Fight the Effects of Age with Better Blood Sugar Control
About 115 million American adults either have, or are at high risk for, blood sugar problems. And blood sugar trouble accelerates the effects of aging. So keeping your blood sugar under control should be a key part of your anti-aging plan.
I’ve written to you before about a low-glycemic lifestyle. In a nutshell, that means avoiding most of the starchy sugary foods that cause your blood sugar to spike.
Nutritional supplements – such as Alpha-lipoic acid and garlic – may also promote healthy blood sugar levels.
Another way to help keep your blood sugar under control is to stay active. Active people simply tend to have better blood sugar levels.
“Active” is a little harder to define than low-glycemic. But many experts agree that 20 to 30 minutes of moderate-intensity exercise 3 to 5 times a week is a good start.
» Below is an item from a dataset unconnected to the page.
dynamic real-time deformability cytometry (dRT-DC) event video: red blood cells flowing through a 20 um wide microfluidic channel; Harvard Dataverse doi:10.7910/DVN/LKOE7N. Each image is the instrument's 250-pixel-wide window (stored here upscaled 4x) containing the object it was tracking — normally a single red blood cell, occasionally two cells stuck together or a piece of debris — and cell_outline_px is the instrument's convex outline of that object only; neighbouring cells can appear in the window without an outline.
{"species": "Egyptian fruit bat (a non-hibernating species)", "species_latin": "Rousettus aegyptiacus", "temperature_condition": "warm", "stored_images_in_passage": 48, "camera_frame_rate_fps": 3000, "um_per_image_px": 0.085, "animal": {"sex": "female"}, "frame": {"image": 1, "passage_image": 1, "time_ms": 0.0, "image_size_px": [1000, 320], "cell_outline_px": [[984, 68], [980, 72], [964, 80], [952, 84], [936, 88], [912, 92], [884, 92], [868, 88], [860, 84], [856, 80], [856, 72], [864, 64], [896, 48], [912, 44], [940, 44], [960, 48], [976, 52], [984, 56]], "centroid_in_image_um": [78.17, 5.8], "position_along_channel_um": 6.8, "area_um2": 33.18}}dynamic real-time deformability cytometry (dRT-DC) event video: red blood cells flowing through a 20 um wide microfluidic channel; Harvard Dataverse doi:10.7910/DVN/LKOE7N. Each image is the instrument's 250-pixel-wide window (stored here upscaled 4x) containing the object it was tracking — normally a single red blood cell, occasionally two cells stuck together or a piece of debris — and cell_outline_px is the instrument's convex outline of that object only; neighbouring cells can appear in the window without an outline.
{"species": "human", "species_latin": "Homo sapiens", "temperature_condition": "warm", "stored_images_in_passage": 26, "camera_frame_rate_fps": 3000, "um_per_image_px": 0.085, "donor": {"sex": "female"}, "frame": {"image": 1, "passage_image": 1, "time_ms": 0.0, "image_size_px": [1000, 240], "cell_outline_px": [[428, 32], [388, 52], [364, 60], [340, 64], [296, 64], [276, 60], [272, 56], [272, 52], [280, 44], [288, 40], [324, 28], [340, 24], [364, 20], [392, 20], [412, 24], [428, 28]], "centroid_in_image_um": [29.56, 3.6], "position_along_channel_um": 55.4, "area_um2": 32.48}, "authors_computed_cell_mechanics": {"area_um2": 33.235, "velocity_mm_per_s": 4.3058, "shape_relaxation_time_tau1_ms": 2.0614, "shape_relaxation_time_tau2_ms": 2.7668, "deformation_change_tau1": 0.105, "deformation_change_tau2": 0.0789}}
Now, 3 recent studies reveal how you can fine-tune your activity for even better results.
Austrian doctors looked at aerobic exercise vs. resistance training. You could think of it as sort of jogging vs. weight lifting.
The doctors reviewed the effects of different types of training in 14 trials with 915 volunteers. They found people who did both types of exercise had the best blood sugar control.1
The second study took place in Denmark. Scientists there compared steady exercise to exercise of varying intensity. In this case, the exercise was very simple: walking.
One group of volunteers walked at a steady pace 5 times a week. The other group walked the same amount, but varied the intensity of their pace. After 4 months, only the varied-pace group showed much better control of their blood sugar.2
The third study – completed in New Zealand – basically combined the ideas of the other two, with a twist.
The researchers split their volunteers into 3 groups. By the end of the study all 3 groups rotated through 3 different workout routines.
One routine involved a brisk 30-minute walk a half-hour before dinner. The second and third used what the scientists called “exercise snacks.” These workouts were shorter, more intense, and done 30 minutes before each meal of the day.
One “exercise snack” routine involved 6 intense 1-minute bursts walking on an incline before each meal. The other “snack” routine alternated the intense walking bursts with 1-minute of resistance exercise.
In this trial, all the routines improved blood sugar control to some degree. But the 2 “exercise snack” routines both produced better control, for longer periods, than the daily 30-minute walk.3
Together, these studies suggest staying active is good… but mixing up your workouts and varying the intensity is even better. And when it comes to anti-aging, every little bit counts.
Yours in continued good health,
Dr Kenneth Woliner, M.D.
1 Schwingshackl, L., et al, “Impact of different training modalities on glycaemic control and blood lipids in patients with type 2 diabetes: a systematic review and network meta-analysis,” Diabetologia. Sep 2014; 57(9): 1789-1797.
2 Karstoft, K., et al, “Mechanisms behind the superior effects of interval vs continuous training on glycaemic control in individuals with type 2 diabetes: a randomised controlled trial,” Diabetologia. Oct 2014; 57(10): 2081-2093.
3 Francois, M.E., et al, ” ‘Exercise snacks’ before meals: a novel strategy to improve glycaemic control in individuals with insulin resistance,” Diabetologia. Jul 2014; 57(7): 1437-1445.